§ The exercise: Starting at the line that contains "genus: Quercus" and ending with the line that contains "genus: Polytrichum", copy out the lines of the items below without changing anything, including both of those lines.

§

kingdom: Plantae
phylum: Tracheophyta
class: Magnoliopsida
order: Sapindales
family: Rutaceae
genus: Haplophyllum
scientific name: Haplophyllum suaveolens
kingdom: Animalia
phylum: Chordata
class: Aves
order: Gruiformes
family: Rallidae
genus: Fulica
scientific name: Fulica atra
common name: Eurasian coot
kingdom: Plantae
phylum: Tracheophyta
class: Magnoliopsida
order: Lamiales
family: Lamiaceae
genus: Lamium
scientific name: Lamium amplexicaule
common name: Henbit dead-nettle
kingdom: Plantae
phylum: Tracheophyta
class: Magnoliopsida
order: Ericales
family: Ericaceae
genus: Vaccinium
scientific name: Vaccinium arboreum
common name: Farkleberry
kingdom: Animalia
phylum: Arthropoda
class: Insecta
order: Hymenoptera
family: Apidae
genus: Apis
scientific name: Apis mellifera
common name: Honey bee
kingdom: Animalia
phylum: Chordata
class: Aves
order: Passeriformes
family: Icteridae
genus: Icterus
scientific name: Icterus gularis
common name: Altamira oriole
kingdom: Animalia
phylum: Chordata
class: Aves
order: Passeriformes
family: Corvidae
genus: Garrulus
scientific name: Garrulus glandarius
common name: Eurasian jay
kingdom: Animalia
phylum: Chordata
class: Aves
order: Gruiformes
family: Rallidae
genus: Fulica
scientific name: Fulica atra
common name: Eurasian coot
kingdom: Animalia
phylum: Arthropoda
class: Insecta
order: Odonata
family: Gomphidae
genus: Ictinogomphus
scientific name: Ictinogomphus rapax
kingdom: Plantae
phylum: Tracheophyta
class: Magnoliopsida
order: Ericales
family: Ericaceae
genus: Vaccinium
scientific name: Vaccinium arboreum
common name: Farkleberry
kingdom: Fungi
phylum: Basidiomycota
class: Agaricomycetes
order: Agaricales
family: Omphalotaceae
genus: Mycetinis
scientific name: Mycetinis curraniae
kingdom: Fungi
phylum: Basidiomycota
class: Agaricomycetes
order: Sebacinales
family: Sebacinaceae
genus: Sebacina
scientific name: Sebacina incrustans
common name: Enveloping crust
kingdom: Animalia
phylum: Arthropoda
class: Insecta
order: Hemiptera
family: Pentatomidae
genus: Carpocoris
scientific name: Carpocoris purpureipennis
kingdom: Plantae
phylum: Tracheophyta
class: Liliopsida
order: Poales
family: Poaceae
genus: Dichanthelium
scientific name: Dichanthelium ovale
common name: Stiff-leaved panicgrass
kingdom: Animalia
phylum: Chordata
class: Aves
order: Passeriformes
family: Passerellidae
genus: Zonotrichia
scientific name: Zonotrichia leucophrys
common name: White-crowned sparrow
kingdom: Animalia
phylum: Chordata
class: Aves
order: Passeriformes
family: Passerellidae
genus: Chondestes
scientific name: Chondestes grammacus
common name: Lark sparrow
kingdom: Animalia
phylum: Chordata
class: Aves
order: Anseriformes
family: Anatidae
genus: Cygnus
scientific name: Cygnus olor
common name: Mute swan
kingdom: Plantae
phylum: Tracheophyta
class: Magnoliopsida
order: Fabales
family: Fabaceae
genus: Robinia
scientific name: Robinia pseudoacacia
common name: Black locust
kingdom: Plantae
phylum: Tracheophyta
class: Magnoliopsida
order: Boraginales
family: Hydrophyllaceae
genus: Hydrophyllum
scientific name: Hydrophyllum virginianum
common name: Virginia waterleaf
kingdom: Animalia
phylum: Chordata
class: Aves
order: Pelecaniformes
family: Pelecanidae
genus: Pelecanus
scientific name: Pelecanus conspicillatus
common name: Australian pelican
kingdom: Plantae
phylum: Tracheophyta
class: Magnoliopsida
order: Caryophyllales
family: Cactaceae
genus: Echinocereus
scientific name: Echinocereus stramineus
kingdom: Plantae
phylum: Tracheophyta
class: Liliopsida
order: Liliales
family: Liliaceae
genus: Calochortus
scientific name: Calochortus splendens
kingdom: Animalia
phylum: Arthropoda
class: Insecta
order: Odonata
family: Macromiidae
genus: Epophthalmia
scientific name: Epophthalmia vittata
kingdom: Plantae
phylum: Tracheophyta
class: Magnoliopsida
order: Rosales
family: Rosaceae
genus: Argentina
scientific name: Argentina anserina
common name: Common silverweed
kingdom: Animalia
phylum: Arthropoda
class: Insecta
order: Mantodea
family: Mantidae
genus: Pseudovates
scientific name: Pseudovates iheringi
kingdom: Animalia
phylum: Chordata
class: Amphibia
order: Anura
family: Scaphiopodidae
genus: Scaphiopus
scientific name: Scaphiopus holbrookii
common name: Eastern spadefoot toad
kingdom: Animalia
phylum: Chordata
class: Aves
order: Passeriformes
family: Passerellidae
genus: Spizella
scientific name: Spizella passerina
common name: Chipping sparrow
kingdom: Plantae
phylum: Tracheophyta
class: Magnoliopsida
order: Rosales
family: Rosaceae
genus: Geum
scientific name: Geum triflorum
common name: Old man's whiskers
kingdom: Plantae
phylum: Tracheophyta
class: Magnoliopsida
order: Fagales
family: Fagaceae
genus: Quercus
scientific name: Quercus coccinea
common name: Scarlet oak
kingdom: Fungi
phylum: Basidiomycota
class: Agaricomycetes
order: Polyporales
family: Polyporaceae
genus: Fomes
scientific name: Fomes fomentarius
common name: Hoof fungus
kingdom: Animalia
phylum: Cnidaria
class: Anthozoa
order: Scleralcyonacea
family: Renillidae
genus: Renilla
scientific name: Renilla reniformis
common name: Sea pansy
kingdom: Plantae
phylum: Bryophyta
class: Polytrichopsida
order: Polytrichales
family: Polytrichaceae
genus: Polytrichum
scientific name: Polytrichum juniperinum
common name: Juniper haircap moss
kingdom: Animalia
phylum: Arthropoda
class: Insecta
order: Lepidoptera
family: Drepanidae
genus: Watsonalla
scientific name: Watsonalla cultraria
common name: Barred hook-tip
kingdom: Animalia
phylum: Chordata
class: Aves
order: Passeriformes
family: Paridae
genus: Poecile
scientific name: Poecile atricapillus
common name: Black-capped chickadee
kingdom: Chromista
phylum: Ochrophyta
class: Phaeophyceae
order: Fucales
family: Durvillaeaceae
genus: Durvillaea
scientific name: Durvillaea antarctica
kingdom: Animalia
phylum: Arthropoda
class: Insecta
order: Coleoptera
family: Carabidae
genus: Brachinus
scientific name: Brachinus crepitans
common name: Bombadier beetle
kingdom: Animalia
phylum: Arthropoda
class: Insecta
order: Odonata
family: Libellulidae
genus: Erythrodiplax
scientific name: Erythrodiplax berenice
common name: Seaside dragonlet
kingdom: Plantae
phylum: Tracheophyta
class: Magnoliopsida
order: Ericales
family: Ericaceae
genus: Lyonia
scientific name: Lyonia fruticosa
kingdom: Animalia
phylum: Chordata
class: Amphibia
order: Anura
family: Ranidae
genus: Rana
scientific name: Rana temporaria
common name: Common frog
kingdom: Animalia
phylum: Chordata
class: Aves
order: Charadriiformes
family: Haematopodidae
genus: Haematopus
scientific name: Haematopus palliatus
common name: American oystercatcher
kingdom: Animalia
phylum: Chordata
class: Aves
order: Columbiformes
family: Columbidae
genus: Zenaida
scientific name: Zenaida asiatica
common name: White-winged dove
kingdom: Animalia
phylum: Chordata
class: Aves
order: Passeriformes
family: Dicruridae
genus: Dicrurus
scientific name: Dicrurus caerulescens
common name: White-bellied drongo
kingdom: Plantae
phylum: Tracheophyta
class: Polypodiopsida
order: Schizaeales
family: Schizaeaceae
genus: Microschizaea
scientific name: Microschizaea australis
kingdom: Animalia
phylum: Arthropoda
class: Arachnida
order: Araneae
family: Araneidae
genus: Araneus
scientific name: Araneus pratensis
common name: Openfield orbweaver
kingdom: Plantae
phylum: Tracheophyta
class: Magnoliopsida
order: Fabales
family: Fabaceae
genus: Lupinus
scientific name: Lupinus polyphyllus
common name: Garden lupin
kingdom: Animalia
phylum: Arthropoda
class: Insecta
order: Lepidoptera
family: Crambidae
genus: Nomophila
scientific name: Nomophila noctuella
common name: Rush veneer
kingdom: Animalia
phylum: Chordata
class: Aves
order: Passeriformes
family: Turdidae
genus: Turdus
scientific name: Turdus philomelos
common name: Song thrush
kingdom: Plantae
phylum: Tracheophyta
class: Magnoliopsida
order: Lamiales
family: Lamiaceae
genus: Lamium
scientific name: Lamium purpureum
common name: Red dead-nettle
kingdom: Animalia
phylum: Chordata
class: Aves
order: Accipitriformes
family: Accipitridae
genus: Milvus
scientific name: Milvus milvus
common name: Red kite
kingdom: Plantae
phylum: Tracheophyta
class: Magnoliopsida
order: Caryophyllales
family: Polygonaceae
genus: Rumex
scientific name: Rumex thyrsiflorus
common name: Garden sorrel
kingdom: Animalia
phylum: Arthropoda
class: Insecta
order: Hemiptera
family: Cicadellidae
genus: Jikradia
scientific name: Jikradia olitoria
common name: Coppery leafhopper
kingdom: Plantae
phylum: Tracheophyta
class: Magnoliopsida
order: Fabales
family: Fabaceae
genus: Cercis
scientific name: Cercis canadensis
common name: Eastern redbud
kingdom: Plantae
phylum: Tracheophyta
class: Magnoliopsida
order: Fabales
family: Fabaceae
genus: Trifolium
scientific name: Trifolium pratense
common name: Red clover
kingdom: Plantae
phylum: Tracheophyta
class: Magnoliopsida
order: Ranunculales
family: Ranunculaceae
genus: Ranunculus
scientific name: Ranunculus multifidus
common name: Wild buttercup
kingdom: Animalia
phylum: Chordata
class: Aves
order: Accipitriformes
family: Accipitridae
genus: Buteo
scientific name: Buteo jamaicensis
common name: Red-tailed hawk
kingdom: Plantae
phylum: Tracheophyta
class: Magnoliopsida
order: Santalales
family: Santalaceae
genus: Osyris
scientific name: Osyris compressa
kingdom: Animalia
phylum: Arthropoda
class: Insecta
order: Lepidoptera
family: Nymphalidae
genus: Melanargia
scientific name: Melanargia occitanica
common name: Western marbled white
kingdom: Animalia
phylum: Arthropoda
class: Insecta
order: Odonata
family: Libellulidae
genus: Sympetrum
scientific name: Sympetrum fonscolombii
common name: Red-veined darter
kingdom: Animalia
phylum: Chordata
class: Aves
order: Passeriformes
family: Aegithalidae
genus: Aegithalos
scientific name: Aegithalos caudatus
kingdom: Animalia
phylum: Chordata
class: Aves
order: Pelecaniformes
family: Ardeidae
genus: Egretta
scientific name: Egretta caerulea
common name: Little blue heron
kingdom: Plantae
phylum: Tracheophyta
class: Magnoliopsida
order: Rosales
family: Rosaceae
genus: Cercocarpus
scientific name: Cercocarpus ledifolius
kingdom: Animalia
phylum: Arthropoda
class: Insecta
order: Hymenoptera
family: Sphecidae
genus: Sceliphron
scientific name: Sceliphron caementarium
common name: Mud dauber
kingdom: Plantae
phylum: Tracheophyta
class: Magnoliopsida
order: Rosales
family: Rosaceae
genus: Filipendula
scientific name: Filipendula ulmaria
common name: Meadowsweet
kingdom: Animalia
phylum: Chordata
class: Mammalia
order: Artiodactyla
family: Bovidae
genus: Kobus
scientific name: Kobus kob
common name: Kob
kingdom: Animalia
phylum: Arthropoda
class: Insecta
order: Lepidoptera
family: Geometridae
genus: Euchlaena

§

§ Solution:
genus: Quercus
scientific name: Quercus coccinea
common name: Scarlet oak
kingdom: Fungi
phylum: Basidiomycota
class: Agaricomycetes
order: Polyporales
family: Polyporaceae
genus: Fomes
scientific name: Fomes fomentarius
common name: Hoof fungus
kingdom: Animalia
phylum: Cnidaria
class: Anthozoa
order: Scleralcyonacea
family: Renillidae
genus: Renilla
scientific name: Renilla reniformis
common name: Sea pansy
kingdom: Plantae
phylum: Bryophyta
class: Polytrichopsida
order: Polytrichales
family: Polytrichaceae
genus: Polytrichum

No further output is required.